_ACTIVITÉ A_
D'après l'extrait de page sur le Berghain, pourquoi entrer dans ce club peut-il demander quelques ajustements personnels ? Répondez en une à trois phrases.
_ACTIVITÉ B_
Dans l'extrait de page sur le Berghain, à quelle heure commence le « dimanche berlinois » proposé ?
_ACTIVITÉ C_
Dans l'extrait de page sur le Berghain, relevez toutes les façons de désigner le club énumérées juste avant « Bref, le lieu déchaîne les passions ».

_EXTRAIT DE PAGE_
# # # #

Guide de survie à l'usage des (fausses) petites natures que nous sommes

Le Berghain, légende berlinoise pour clubbeurs

Pas besoin de redonder sur le Berghain. Que dire qui n’est pas déjà été énoncé mille fois auparavant ? Meilleur club du monde (« et sûrement de l’univers » vous déclareront, sur le ton entendu de la vérité générale, vos amis berlinois), temple dédié à la musique, ode de tôle et de métal ondulant aux sonorités de brutales vibes électroniques, Eglise de la Sainte Techno… Bref, le lieu déchaîne les passions et attise les fantasmes les plus fantasques. Bien entendu, en disciple disciplinée de Saint Thomas, vous ne croyez que ce que vous voyez, et avez donc rechigné à courber l’échine devant ce sanctuaire tout droit sorti de l’ère soviétique. Néanmoins, vous êtes venue, vous avez vu, et avouez-le : vous avez été vaincue. Telle une brebis égarée, vous vous êtes finalement prosternée devant la flagrance d’une révélation divine : le Berghain, ça déchire sa mère.

Cependant, et à moins d’être born and raised à Berlin, d’avoir donc le clubbing comme deuxième nature, le cœur accordé aux beats crachés par les murs d’enceints et une capacité d’endurance défiant les lois de la physique, pénétrer dans le Saint des Saints de la boîte de nuit peut requérir quelques ajustements personnels. Prenons un exemple. Disons que l’on vous a proposé un vrai « dimanche berlinois » : aller au Berghain, un dimanche (oui oui, répétons-le), à onze heures. Du matin. L’expérience, que vous pouvez qualifier de « quelque peu extrême » sans rougir ou craindre d’être traitée de topette (enfin… vous dîtes « extrême », le Berlinois de base dira « cool, j’avais rien prévu aujourd’hui ») mérite quelques précautions. Disons donc que vous acceptez. Voici un petit guide non exhaustif à perpétuellement compléter des bizarreries, drôleries et autres mots en –rie que vous pourrez rencontrer au Berghain.

# # # #

_DONNÉES FOURNIES_
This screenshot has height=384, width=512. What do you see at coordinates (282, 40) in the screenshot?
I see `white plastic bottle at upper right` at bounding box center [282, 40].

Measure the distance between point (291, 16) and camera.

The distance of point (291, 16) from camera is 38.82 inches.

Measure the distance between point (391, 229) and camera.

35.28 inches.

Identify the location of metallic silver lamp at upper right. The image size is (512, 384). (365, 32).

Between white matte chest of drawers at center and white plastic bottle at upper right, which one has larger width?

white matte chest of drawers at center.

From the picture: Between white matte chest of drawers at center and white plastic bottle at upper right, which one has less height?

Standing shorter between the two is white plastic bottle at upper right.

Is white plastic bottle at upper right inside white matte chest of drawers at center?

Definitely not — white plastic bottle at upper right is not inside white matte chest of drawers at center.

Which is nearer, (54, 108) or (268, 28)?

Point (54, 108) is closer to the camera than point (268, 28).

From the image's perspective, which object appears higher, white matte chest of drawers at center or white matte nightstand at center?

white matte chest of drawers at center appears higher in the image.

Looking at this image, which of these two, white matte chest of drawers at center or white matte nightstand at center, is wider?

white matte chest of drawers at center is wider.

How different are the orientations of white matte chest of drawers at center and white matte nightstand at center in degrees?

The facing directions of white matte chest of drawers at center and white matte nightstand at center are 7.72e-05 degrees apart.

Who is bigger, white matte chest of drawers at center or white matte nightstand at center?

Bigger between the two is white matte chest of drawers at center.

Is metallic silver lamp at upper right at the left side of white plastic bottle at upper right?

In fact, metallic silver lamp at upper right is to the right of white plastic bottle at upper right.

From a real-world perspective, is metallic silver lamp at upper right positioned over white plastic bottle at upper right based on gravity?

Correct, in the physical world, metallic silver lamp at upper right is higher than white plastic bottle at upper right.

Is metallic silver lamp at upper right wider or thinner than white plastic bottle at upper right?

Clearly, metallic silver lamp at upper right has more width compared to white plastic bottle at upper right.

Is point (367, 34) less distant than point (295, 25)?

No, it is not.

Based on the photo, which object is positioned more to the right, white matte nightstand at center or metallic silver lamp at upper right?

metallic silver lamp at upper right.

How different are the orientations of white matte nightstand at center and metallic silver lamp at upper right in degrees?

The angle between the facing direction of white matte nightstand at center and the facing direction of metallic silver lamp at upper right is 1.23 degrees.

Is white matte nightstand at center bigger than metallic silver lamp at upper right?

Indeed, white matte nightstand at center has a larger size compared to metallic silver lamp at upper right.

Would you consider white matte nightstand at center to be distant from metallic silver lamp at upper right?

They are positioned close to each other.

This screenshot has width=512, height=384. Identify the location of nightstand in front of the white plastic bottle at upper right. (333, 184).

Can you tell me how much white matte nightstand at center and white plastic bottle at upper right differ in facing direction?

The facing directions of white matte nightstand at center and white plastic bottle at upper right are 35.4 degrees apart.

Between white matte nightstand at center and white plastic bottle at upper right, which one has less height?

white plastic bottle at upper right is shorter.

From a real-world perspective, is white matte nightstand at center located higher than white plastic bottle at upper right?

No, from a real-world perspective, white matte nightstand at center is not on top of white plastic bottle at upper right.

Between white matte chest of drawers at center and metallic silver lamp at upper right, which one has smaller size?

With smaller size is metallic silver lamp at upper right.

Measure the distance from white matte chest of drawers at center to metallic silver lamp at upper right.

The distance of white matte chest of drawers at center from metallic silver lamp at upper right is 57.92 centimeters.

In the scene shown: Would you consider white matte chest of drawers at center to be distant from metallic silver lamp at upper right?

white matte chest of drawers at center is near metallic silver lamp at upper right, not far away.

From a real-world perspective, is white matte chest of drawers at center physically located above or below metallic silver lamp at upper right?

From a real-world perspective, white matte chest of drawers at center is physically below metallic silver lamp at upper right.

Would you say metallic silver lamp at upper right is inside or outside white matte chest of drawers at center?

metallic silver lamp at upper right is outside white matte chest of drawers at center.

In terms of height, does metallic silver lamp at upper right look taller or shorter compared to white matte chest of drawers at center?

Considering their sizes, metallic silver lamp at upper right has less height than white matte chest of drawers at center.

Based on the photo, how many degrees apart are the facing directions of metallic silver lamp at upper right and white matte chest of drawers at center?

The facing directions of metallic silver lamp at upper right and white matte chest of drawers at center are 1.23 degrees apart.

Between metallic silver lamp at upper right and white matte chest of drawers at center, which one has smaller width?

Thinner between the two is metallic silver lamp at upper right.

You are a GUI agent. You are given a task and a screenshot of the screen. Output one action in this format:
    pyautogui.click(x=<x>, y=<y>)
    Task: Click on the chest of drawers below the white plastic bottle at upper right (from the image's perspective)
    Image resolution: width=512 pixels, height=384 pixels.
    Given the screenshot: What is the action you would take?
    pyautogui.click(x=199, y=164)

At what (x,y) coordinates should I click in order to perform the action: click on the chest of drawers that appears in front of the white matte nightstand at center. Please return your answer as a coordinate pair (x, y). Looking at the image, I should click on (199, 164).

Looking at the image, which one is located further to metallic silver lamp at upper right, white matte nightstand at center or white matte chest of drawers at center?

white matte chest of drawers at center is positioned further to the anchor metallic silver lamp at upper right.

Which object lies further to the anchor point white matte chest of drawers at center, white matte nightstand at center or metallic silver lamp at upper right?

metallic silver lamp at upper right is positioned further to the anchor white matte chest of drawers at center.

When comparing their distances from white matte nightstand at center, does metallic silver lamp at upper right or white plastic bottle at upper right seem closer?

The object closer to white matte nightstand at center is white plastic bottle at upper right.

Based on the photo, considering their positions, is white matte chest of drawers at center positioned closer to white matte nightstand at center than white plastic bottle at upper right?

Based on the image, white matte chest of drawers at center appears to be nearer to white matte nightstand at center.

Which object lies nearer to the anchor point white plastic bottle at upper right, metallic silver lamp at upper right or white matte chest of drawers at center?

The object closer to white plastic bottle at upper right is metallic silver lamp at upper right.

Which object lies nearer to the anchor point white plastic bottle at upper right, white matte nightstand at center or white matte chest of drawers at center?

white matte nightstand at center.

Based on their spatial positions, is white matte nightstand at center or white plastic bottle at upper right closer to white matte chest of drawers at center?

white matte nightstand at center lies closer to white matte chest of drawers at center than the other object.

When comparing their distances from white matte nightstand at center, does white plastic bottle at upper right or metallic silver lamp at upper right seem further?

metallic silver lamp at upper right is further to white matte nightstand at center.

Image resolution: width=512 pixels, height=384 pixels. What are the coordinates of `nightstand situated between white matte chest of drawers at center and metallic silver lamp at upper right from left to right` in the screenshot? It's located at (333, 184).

# # # #

_VOTRE RÉPONSE A_
Ces ajustements peuvent être nécessaires si l'on n'est pas né et n'a pas grandi à Berlin. Sinon, on n'a pas forcément le clubbing comme deuxième nature, le cœur accordé aux beats crachés par les enceintes ni une endurance qui défie les lois de la physique.

_VOTRE RÉPONSE B_
À onze heures du matin.

_VOTRE RÉPONSE C_
- Meilleur club du monde
- temple dédié à la musique
- ode de tôle et de métal ondulant aux sonorités de brutales vibes électroniques
- Eglise de la Sainte Techno